Another Facebook Page was created, called the Quad Cities Missing Persons Network. Similar to the “Find David Harker” Page, it can reach thousands instantaneously to tell them about those missing in the area.

However, Moline Police Detective Michael Green says what Dennis is doing with the families of missing persons is even more impressive and that’s why he nominated him.

“He’s going to tell you what to expect emotionally, like the first night going to bed, the first night when you don’t know where your loved one is at,” he said. “Dennis is one of the few people in this area that intimately knows what that feels like.”

Dennis even helps with the searches. Det. Green recalls seeing Dennis on the news “walking in subzero degree temperatures looking for a person that prior to late December of last year, he had no idea who she was…”

Det. Green says Dennis is fulfilling a service and a need in the Quad Cities… and beyond.

“Now, there’s satellite groups starting up all over the country after seeing what he’s doing and it’s growing and it’s filling voids across the country.”

Nearly one year after David’s death, Dennis is a man with a mission and says he is humbled by the nomination.

“David wasn’t the first one missing. He won’t be the last. Neither will the other people. It’s going to happen forever.”

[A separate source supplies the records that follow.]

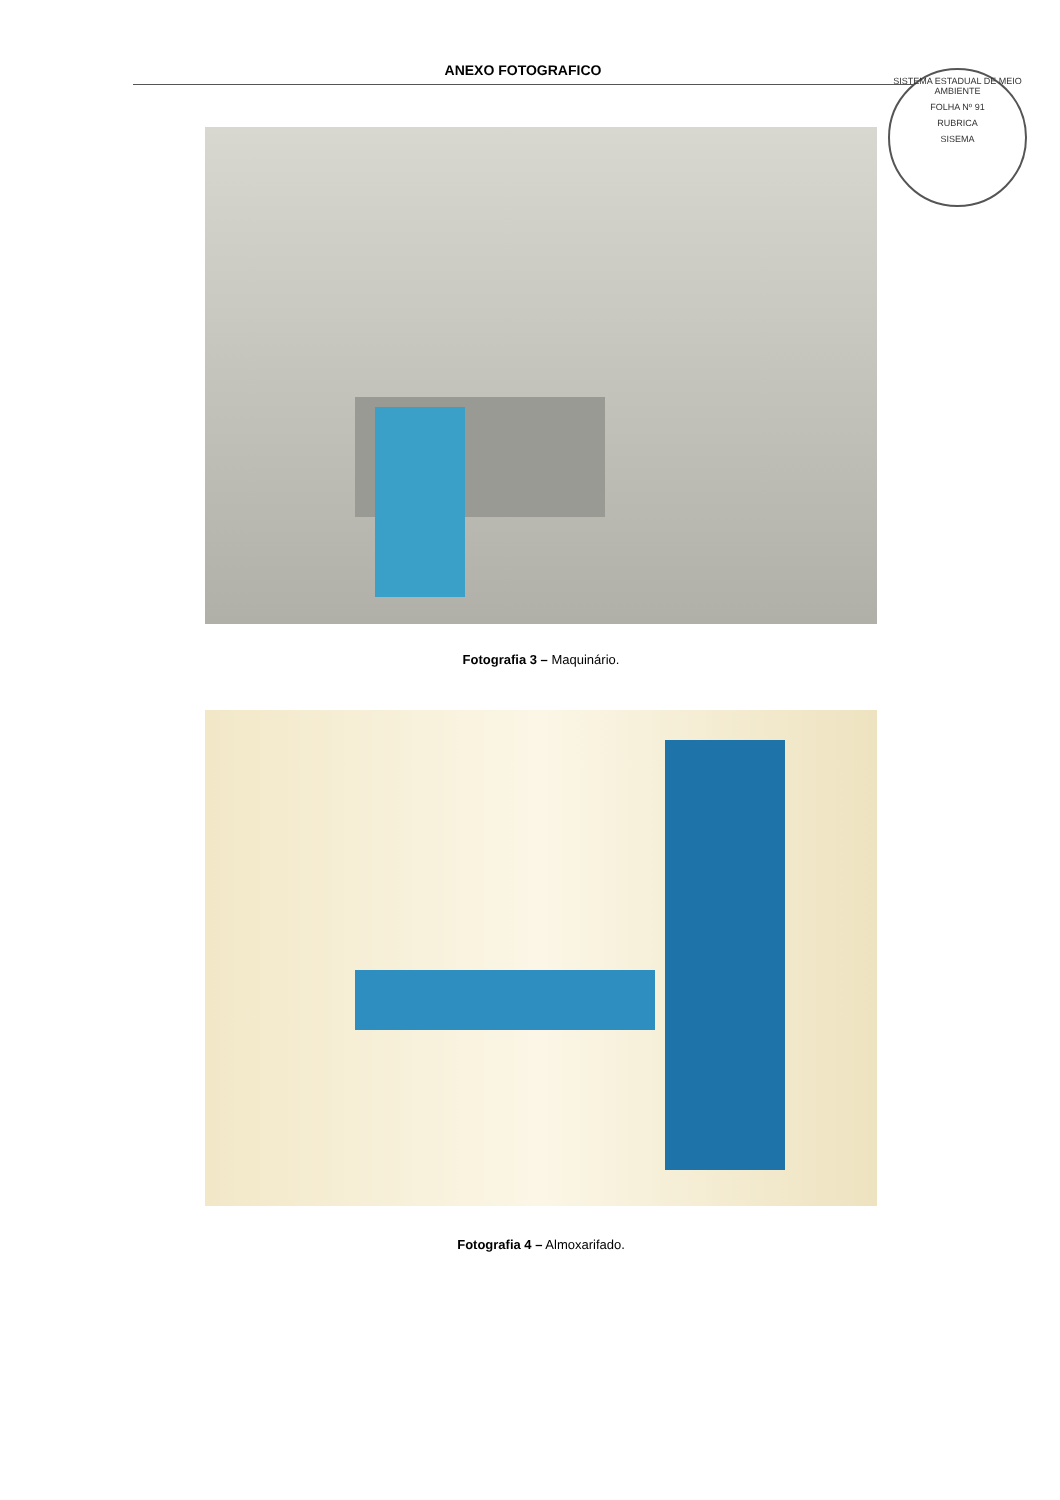ANEXO FOTOGRAFICO
SISTEMA ESTADUAL DE MEIO AMBIENTE
FOLHA Nº 91
RUBRICA
SISEMA
Fotografia 3 – Maquinário.
Fotografia 4 – Almoxarifado.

“I hope that we actually find people… and find them alive. “

WQAD will be introduced you to a new nominee every month. Then, next Spring, we’ll choose just one to represent our area at the National Jefferson Awards Ceremony in Washington, D.C.

The Jefferson Awards are the country’s longest standing and most prestigious celebration of public service. Pas winners include Pregracke, Walter Cronkite, Steve Jobs, Paul Newman, and Michael Bloomberg.